A fixing member that is heated to a predetermined operating temperature and a pressure member that presses against the fixing member are provided, and an unfixed toner image is carried in a nip portion that is a contact portion between the fixing member and the pressure member. In the fixing device for fixing the unfixed toner image to the recording medium by heat and pressure by passing the recorded recording medium,
A temperature detection member for detecting a surface temperature of at least one of the fixing member and the pressure member; and a contact / separation state of the temperature detection member with respect to the fixing member or the pressure member is determined as non-operating temperature of the fixing member.

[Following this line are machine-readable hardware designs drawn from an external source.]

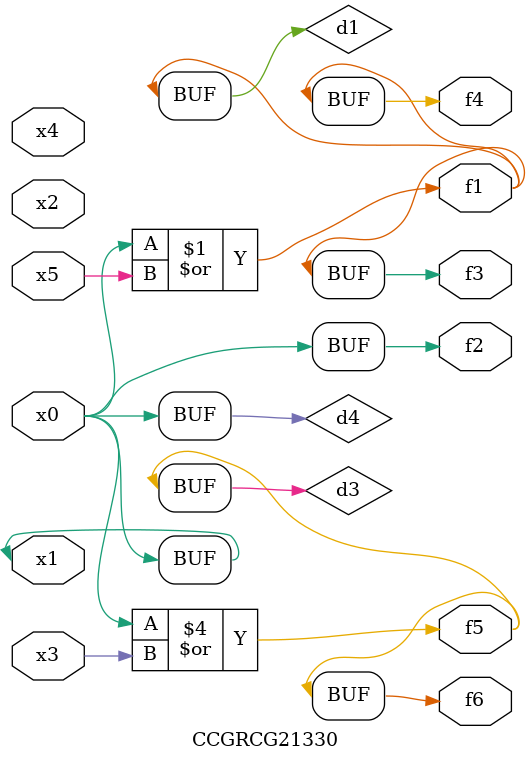
<source format=v>
module CCGRCG21330(
	input x0, x1, x2, x3, x4, x5,
	output f1, f2, f3, f4, f5, f6
);

	wire d1, d2, d3, d4;

	or (d1, x0, x5);
	xnor (d2, x1, x4);
	or (d3, x0, x3);
	buf (d4, x0, x1);
	assign f1 = d1;
	assign f2 = d4;
	assign f3 = d1;
	assign f4 = d1;
	assign f5 = d3;
	assign f6 = d3;
endmodule

</source>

A fixing device characterized in that it changes between operating temperatures. The fixing member or the pressure member facing the temperature detection member is a roller-shaped fixing roller or pressure roller,
2. The fixing device according to claim 1, wherein the contacting / separating state of the temperature detecting member is changed by thermal expansion and contraction in a radial direction of the fixing roller or the pressure roller.   The temperature detection member is supported by a bimetal, and the contact state of the temperature detection member is changed by the bimetal being deformed by heat of the fixing member or the pressure member. 1 fixing device;   The temperature detection member is supported by an elastic support member, and a bimetal is disposed on the side of the support member, and the bimetal is deformed by the temperature of the fixing member or the pressure member, so that the non-operation is performed. The temperature detecting member is separated from the fixing member or the pressure member at a temperature, and the temperature detecting member is brought into contact with the fixing member or the pressure member at the operating temperature. 1 fixing device;   The bimetal is disposed between the support member and the fixing member or the pressure member, and the support member is moved away from the fixing member or the pressure member at the non-operating temperature. The pressure is pressed by the bimetal, and the pressure of the bimetal against the support member is reduced at the operating temperature so that the temperature detection member is brought into contact with the fixing member or the pressure member. 4 fixing device;   The bimetal is disposed outside the support member on the side opposite to the fixing member or the pressure member, and at the non-operating temperature, the support member uses the elastic force to move the temperature detection member to the fixing member or the additional member. It is separated from the pressure member, and at the operating temperature, the bimetal presses the support member against its elastic force to bring the temperature detection member into contact with the fixing member or the pressure member. The fixing device according to claim 4.   The fixing device according to claim 4, wherein a heat insulating member is disposed between the temperature detection member and the bimetal.   An image forming apparatus comprising the fixing device according to claim 1.